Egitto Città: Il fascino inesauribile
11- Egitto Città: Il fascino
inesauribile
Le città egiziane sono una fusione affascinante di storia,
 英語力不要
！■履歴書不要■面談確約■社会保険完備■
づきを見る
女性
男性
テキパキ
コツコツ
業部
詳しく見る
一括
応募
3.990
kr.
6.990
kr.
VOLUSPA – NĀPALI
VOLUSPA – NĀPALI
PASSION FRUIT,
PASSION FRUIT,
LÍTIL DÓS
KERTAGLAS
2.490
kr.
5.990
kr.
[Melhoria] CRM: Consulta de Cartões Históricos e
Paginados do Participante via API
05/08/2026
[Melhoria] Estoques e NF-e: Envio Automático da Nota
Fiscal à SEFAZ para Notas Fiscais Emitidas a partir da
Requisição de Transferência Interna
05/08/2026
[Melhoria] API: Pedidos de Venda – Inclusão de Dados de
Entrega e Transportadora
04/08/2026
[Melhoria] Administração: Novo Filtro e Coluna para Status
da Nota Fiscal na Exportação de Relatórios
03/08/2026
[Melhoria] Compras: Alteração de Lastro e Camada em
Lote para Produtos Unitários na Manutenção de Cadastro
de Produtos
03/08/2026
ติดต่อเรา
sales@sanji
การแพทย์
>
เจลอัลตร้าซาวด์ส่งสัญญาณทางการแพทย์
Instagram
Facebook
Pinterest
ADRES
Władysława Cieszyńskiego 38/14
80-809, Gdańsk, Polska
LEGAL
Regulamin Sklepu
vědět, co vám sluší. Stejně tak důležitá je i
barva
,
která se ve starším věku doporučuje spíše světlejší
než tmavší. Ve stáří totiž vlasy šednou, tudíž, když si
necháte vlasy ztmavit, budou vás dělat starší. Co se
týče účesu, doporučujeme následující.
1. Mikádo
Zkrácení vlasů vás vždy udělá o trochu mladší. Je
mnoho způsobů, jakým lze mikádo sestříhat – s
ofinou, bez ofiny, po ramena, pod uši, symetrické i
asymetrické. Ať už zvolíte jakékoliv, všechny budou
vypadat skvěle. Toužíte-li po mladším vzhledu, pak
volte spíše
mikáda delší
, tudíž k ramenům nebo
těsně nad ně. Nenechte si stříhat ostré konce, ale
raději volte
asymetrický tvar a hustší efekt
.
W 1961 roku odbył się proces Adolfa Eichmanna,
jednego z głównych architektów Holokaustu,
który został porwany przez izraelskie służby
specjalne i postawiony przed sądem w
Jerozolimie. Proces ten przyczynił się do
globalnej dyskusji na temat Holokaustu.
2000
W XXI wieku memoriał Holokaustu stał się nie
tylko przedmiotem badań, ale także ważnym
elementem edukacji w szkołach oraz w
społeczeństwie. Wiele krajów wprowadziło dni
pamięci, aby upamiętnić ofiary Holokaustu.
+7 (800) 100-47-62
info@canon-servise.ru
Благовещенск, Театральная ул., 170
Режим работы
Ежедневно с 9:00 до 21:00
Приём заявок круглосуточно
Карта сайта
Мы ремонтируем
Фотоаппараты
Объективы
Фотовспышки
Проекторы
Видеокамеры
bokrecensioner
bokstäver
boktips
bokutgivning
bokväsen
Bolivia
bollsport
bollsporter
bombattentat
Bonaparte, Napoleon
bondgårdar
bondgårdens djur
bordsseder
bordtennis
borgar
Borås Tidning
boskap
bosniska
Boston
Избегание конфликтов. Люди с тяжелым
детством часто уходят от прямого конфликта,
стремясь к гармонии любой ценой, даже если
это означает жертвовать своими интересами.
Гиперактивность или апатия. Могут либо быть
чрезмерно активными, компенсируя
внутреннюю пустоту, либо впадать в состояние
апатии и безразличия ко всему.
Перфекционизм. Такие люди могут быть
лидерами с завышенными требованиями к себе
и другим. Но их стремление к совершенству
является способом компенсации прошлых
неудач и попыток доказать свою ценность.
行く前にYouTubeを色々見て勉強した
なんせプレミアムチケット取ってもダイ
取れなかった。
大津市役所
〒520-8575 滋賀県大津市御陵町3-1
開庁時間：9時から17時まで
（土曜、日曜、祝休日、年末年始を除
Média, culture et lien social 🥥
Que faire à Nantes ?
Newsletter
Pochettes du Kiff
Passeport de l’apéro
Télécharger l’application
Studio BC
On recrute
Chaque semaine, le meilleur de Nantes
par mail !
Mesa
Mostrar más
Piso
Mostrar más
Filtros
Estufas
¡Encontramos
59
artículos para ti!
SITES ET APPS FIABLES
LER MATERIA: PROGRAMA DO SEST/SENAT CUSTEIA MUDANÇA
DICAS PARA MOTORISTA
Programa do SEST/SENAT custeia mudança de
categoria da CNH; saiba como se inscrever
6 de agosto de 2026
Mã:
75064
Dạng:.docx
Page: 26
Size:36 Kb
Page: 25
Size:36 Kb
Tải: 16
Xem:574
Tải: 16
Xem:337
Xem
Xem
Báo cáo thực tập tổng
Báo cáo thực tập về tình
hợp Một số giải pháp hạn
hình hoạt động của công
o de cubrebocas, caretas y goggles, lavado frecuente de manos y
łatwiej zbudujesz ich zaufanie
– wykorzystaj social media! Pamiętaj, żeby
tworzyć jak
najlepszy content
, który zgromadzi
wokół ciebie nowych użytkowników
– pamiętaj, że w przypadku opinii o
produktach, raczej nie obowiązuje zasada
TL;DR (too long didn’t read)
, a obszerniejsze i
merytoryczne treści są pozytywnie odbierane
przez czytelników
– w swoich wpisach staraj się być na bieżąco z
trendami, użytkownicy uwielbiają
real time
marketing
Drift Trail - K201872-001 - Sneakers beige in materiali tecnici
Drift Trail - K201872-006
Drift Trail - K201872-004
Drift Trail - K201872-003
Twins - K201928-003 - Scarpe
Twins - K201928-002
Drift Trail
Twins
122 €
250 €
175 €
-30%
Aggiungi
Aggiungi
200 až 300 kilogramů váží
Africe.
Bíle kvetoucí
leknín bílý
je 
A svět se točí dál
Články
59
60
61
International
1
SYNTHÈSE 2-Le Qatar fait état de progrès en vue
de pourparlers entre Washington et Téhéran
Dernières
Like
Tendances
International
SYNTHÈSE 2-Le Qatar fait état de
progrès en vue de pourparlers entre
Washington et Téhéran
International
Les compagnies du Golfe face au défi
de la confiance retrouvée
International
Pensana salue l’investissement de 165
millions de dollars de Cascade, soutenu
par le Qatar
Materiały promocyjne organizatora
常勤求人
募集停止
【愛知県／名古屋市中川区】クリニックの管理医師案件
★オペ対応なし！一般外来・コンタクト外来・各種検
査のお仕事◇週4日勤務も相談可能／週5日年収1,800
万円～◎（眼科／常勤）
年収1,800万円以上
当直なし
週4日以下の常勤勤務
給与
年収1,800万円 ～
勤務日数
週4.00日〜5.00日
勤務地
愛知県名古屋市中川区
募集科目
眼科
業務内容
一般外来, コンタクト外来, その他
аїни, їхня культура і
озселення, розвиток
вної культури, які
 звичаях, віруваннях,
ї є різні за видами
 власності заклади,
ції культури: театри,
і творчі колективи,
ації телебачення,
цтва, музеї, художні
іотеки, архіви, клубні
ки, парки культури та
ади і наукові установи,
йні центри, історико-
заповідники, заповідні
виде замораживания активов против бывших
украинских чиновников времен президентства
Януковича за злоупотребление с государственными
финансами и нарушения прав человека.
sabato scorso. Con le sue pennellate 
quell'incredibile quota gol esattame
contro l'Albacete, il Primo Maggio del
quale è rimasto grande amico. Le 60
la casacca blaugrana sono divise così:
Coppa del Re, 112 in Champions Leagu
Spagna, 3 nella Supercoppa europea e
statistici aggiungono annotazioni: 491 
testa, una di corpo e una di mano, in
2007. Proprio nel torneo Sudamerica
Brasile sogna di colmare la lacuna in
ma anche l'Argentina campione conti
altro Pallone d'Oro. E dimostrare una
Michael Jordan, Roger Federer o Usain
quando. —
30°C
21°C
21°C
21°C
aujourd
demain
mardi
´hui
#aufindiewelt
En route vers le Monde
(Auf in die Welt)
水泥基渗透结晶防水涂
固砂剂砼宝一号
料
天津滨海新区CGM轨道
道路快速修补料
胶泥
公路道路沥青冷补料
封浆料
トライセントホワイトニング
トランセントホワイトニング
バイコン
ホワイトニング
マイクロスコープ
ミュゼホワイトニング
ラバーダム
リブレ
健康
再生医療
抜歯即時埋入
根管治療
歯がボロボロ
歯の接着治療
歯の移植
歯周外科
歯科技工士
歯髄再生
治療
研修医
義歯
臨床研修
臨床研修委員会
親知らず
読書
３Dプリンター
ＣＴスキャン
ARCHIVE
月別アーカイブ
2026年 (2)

### [Problem to solve]
Look for the word "pourparlers". Copy out every line of the data that has it.

### [Answer to the problem]
de pourparlers entre Washington et Téhéran
progrès en vue de pourparlers entre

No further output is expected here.